NOTE: This tutorial was written for screen resolutions of at least 1024x768, it will look terrible at 800x600 because the pre tags used to display the code don't wrap to suit screen size. (and wrapping code can be confusing)
Our apologies for any inconvenience.

Last time I spoke of arrays, and how a basic array is just a list of items, like so:

my @array_of_animals = ( 'Dog', 'cat', 'horse', 'mouse', 'sheep', 'cow');

Each item is retrievable by the number of its position in the list.. like so:

my @array_of_animals = ( 'Dog', 'cat', 'horse', 'mouse', 'sheep', 'cow');
                           0      1       2        3        4       5

The "key" to an item, is the number of the item in the list (starting from zero).
$array_of_animals{2} is equal to horse..

Now I want to take about hashes, which are also known as Associative arrays in other languages.
(but in Perl they are called hashes because Perl doesn't like big words that are hard to spell, to hard on the programmers :-)

A hash is basically an array where instead of having numerical keys (like an array), the keys can be anything you want. Here is an example that equates an abreviated weekday name with its full name:

Creating a hash.

my %weekdays = (
'Sun' => 'Sunday',
'Mon' => 'Monday',
'Tue' => 'Tuesday',
'Wed' => 'Wednesday',
'Thu' => 'Thursday',
'Fri' => 'Friday',
'Sat' => 'Saturday',
   );

Retrieving a value from a hash.

As you can see, its much the same thing as a normal array, the only difference is that YOU specify the keys that retrieve the data. so to get to the info (value) of the "Wed" key, we do this:

my $day_of_the_week = $weekdays{'Wed'};
   # $day_of_the_week variable
   # is set to the string (of text): Wednesday

Adding new key/values to a hash.

You can just as easily add new items to the array, you do so in the following way:

$weekdays{'some'} = 'someday';

And that will basically add: 'some' => 'someday' to the hash.

Changing the value of an existing hash key.

You can change the value of an item in the hash the same way you set it. For example, if we want to change "someday" to "some day" in the example above, then we would do it like this:

$weekdays{'some'} = 'some day';

And the old value of "someday" is overwritten with "some day".

Deleting a key/value from a hash.

Deleting a key/value from a hash is likewise simple, we use "delete" to do that. Here is an example that removes the new key we just added above.

delete $weekdays{'some'};

All pretty simple really, but it can get much more complicated when we start dealing with hashes of hashes or hash slices, or hash references but that's more advanced stuff for another time..

You might be wondering what the use of all this is..
Firstly, you can't really do anything with a language until you can store and manipulate the data the program has to work with, and the variable ($variable) the array (@array) and the hash (%hash) are the containers you store and manipulate your bits of data in.
Without those containers, a language is mostly useless.
For a small example:
Say you have a html form, and you want to record any data submitted in that form to be written to a file or emailed to you... a hash is the key to doing that (so to speak).
The data from a form is usually supplied in pairs, the key (or name in html) and the value.
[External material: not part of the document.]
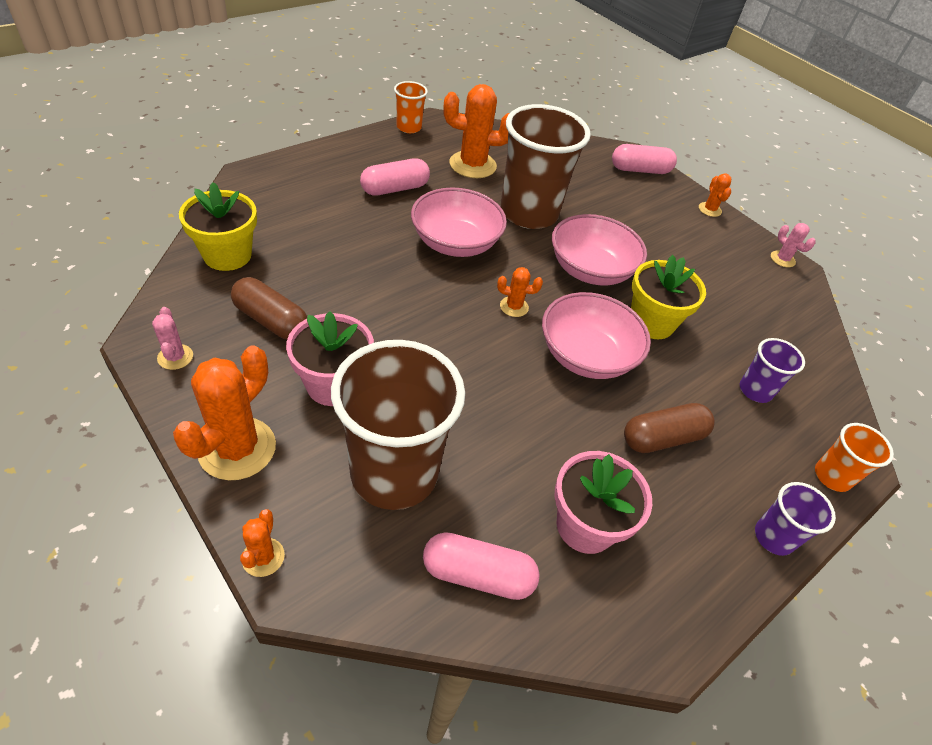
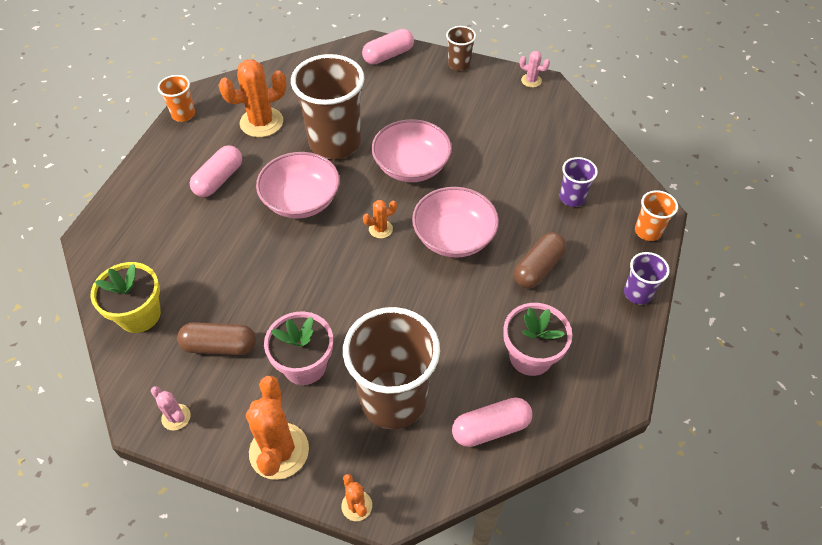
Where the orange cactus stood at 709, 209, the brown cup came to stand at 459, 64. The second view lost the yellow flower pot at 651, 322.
For example: name=franki, email=me@somewhere.com

Would be submitted by a HTML/XHTML form with the following inputs:

<input type='text' name='name' value='franki' />
<input type='text' name='email' value='me@somewhere.com' />

Thats the perfect use for a hash, and for many many years, the popular method of accessing form data was by splitting the pairs up and putting them into a hash.
cgi-lib.pl is an older example of this.

When you use cgi-lib, it basically asks you for the name of a hash to put the form data into. Once cgi-lib has put the data is in the hash, you can access it in the script like so: (this is assumming you set the hash to %formdata)

my $name  = $formdata{'name'};
my $email = $formdata{'email'};

NOTE: cgi-lib.pl is part of Perls history now, it shouldn't really be used in modern scripts as there are much better libraries available. (The CGI module is one example, its a standard part of Perl, and does much more then just collect form data and manipulate cookies)

Example: Sorting a hash by its value.

Many times tutorials tell you how to do something, without telling you why you should do it. Having been guilty of this myself from time to time I've decided to remedy this by giving you a real world example of a problem the solution to which involved two hashes.

Let's start with the scenario:

You have a number of files in a directory, the files names are in this format:

Friday_June29_2007at20-02-10.txt

A program collects all these file names and assembles them into web addresses. The program needs to be modified such that it lists the files from newest to oldest rather than the random order they are listed in at present.
Attempts to base the sorting on the files creation time or last modified time fail because the files have been moved from server to server (and Windows to *nix) serveral times.

After realising I couldn't sort based on "stat"ing the files. I took the only other logical option. I'd have to split up the filename and create a timestamp of it in numeric form that could be used to sort them into order. So with some creative use of regex and split I got the day, month and year seperated. (don't need to sort on time for this purpose date is just fine.)


# 	The data is in this format:
#	year:	2007
#	month:	May
#	Day:	26

Which is perfect with the exception of the month. Now keep in mind that we are talking about hundreds of files here. So it's not something that could be done easily by hand.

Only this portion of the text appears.